### Travail demandé
- A) D'après le texte sur la diversité démographique aux États-Unis, quelle part de la population du Texas les minorités représentent-elles selon le recensement de 2020 ?
- B) Poursuivez le texte sur la diversité démographique aux États-Unis à partir de sa dernière phrase.

### Texte à lire

D’autres États, notamment ceux dirigés par des démocrates ou comptant une proportion significative de résidents nés à l’étranger, s’opposent également à l’ingérence fédérale et à la rhétorique xénophobe qui l’accompagne. Le recensement de 2020 a révélé que les minorités représentent 50 % de la population au Texas et 49 % au Nouveau-Mexique, majoritairement hispaniques. Le district de Columbia, ainsi que des États comme le Maryland, affichent eux aussi une importante diversité démographique. Dans l’ensemble, selon le recensement de 2020, plus de 42 % de la population américaine appartient à une minorité, les Hispaniques et les Asiatiques représentant à eux seuls 60 % de ce groupe.

Entrées enregistrées

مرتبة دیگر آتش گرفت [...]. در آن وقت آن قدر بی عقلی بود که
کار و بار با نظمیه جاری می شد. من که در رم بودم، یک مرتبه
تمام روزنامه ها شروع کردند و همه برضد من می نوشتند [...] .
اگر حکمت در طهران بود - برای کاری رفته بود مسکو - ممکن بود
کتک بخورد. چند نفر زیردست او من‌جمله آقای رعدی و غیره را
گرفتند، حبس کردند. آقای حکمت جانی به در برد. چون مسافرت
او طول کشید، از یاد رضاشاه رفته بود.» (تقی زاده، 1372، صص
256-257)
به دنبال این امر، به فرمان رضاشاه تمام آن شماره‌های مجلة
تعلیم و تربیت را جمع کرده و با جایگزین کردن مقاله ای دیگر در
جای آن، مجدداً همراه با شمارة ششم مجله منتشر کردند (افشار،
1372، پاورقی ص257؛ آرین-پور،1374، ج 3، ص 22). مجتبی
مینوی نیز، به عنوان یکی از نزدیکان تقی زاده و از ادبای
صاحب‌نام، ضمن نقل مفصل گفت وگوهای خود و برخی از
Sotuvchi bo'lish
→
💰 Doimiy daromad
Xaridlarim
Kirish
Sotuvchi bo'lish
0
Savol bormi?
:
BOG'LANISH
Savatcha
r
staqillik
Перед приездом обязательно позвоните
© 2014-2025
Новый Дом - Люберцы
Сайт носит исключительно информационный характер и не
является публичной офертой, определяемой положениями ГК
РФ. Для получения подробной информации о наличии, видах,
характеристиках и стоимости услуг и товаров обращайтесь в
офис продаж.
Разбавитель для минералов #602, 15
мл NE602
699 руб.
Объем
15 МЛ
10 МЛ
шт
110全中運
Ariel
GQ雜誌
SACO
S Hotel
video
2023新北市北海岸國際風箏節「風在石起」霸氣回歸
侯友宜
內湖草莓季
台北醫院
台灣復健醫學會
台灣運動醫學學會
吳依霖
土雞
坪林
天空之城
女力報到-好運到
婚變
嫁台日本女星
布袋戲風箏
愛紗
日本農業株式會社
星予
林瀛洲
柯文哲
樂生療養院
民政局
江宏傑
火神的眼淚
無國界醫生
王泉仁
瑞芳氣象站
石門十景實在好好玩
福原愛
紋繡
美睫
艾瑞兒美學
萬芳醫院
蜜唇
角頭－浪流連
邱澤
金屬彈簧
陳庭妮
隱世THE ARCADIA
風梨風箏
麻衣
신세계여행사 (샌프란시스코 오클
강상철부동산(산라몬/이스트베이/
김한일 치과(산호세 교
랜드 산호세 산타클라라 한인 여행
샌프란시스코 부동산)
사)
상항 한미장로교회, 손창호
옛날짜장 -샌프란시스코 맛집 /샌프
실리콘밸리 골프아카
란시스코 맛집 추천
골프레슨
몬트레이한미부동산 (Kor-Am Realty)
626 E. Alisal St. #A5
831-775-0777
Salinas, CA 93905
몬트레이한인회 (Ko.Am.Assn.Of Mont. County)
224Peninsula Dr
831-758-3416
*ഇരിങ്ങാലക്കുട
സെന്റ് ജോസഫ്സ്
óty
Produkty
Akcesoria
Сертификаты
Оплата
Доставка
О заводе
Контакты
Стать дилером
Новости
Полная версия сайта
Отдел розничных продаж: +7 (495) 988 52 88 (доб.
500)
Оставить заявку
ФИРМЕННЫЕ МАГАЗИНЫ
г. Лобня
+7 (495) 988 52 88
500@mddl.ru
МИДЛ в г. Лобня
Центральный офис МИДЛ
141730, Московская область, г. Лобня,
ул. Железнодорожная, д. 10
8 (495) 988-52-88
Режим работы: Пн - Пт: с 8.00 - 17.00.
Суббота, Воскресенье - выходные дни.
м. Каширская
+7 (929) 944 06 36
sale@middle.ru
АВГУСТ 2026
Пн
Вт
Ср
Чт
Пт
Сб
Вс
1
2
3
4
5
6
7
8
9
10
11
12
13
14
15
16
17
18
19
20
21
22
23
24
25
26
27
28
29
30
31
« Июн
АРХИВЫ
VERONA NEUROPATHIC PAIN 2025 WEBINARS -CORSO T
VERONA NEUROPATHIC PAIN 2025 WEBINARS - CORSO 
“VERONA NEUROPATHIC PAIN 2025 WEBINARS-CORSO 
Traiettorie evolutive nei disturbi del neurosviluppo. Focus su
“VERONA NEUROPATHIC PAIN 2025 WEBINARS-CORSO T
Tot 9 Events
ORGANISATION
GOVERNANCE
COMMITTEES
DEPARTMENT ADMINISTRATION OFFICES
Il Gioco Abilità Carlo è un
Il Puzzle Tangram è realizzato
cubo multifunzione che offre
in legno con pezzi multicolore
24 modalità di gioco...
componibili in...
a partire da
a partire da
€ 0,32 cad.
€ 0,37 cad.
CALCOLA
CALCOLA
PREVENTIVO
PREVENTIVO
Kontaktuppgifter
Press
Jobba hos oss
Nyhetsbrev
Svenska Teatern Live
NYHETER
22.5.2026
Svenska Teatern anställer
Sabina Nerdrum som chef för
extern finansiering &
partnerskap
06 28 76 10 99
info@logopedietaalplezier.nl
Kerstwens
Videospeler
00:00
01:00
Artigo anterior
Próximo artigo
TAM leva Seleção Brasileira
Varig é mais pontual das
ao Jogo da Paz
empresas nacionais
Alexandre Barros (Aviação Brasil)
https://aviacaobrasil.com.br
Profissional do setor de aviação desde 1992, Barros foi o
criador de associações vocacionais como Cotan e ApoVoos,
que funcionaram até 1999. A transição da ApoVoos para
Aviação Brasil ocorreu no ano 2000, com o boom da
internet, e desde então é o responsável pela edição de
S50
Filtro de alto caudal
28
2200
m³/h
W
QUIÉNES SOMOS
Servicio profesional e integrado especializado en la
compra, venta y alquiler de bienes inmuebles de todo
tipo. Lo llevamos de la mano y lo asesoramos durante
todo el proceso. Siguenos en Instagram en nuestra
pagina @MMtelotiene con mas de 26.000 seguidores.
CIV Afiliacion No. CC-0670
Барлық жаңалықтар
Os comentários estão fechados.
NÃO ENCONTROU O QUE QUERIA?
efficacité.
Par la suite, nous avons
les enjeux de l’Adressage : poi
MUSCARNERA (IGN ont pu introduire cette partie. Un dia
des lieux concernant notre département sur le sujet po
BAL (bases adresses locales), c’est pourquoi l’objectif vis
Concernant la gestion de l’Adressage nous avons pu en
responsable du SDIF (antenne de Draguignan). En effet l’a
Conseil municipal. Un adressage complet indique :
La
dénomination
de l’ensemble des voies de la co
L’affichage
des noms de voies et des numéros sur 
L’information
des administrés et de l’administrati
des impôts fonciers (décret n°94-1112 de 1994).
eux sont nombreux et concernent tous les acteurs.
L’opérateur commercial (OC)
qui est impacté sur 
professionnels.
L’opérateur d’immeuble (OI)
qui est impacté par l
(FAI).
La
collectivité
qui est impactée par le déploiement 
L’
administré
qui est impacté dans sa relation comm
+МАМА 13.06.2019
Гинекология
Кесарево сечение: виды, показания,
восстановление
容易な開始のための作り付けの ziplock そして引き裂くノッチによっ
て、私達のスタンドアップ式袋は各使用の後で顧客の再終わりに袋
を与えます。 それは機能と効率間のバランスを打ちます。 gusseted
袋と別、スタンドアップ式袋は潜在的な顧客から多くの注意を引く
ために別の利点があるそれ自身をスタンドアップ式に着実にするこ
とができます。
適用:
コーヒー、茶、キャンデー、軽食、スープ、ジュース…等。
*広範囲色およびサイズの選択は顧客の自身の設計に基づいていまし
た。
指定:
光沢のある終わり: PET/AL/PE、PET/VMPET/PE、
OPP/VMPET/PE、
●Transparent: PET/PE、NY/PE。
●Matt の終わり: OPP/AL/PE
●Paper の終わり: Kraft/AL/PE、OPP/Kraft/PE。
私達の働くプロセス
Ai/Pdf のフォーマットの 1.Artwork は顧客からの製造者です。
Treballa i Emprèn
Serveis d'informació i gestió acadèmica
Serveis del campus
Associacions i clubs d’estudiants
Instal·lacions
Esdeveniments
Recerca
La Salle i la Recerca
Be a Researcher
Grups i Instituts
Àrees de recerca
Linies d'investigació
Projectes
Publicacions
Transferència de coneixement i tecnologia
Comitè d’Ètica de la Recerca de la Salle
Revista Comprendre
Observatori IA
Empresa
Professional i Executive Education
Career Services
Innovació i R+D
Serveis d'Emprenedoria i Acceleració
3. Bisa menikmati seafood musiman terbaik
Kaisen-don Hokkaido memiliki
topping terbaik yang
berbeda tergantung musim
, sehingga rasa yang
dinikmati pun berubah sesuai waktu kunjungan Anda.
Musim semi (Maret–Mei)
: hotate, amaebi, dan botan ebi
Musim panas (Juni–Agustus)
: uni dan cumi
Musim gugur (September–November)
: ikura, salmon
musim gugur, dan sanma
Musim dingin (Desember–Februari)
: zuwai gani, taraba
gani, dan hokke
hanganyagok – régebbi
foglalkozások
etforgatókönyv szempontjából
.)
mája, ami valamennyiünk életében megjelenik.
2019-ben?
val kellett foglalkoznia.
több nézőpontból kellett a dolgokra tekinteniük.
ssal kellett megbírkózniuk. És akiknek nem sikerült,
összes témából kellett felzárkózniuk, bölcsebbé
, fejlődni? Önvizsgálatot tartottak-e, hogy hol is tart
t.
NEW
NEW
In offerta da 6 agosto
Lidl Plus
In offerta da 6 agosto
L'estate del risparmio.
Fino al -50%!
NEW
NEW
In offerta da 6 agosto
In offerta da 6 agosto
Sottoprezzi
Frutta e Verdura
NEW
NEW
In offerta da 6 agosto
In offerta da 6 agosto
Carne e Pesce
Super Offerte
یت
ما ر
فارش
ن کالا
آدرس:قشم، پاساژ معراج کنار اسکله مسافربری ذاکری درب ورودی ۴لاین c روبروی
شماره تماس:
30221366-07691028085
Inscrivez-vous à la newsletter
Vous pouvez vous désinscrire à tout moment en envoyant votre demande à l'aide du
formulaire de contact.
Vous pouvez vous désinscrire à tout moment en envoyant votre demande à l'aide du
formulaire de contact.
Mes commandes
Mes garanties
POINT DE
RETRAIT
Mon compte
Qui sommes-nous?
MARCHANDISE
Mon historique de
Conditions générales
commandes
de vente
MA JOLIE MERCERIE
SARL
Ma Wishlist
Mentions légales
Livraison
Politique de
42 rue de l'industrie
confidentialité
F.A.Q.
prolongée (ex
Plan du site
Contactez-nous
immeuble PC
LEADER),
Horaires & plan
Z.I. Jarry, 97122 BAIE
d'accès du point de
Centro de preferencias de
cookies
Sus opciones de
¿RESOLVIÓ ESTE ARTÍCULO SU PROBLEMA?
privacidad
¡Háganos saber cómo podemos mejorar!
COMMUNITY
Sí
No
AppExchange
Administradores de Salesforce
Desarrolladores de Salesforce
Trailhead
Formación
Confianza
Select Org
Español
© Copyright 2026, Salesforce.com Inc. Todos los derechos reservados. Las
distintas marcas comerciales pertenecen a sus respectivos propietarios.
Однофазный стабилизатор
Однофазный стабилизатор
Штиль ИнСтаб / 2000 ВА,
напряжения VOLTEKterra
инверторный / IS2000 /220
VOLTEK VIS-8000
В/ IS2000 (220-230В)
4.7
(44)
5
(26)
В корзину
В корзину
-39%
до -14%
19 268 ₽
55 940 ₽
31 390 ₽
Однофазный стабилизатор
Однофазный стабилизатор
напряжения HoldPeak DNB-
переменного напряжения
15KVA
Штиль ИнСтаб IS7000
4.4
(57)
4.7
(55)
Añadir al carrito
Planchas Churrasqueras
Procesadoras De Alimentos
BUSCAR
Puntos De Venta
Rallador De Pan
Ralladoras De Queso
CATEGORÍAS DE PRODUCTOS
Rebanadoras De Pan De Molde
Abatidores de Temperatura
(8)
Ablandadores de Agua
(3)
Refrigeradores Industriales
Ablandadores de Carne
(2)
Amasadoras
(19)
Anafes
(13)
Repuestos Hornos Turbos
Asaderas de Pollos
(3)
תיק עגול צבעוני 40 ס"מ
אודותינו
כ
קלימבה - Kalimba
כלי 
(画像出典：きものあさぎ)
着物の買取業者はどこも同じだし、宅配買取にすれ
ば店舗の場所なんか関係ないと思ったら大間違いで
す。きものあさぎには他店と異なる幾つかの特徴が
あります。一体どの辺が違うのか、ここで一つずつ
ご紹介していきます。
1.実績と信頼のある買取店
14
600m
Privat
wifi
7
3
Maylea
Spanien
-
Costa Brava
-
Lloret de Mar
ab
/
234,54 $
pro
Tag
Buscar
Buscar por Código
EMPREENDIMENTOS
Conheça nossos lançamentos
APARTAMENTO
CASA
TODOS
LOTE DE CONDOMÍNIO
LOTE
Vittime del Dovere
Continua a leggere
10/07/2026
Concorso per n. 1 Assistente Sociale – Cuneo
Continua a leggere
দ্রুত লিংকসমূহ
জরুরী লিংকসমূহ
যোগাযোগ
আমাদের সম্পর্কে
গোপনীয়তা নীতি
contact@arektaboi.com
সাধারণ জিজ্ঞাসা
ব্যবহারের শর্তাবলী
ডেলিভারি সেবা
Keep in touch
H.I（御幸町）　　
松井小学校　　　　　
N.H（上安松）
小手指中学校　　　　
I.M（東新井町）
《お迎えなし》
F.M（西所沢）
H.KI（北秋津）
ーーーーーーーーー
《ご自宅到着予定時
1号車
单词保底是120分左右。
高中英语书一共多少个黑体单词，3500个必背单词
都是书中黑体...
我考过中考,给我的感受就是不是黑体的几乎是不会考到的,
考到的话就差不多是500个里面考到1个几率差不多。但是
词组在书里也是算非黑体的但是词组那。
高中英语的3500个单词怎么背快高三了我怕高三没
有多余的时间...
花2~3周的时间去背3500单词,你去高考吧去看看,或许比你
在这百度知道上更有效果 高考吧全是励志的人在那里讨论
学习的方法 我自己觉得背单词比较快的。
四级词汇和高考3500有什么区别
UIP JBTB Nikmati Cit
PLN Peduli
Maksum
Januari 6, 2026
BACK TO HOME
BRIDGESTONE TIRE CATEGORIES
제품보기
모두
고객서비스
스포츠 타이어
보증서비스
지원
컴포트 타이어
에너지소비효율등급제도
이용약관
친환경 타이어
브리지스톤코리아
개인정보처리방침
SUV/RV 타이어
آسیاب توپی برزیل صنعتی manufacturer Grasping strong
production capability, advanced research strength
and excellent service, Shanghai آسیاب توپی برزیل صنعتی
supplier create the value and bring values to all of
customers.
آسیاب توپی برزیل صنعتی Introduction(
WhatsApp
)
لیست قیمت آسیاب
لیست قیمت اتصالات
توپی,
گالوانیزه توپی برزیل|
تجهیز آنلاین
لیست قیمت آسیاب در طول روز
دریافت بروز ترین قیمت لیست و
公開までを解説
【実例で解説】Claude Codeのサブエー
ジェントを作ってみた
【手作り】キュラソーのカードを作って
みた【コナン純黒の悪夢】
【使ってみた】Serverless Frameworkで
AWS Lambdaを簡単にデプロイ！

### Résultats obtenus
- A) Elles représentent 50 % de la population du Texas.

- B)
Le ciblage d’étudiants et d’universitaires exprimant des opinions divergentes a été vivement dénoncé par plusieurs États, notamment ceux qui accueillent une forte population étudiante. Stephen Lynch, représentant du Massachusetts, a récemment dénoncé ces pratiques : "Enlever de force une étudiante étrangère, présente légalement sur le territoire et inscrite dans l’une de nos universités, pour l’envoyer dans un centre de détention de l’ICE à 1 700 kilomètres sans aucune audience, relève d’une conduite digne de la Gestapo, d’un autre âge". Il a ajouté que son district comptait environ 80 000 étudiants internationaux, "précisément parce que nous jouissons d’une réputation de carrefour du savoir et de la tolérance intellectuelle, religieuse et culturelle. Il est de notre devoir de préserver cette identité".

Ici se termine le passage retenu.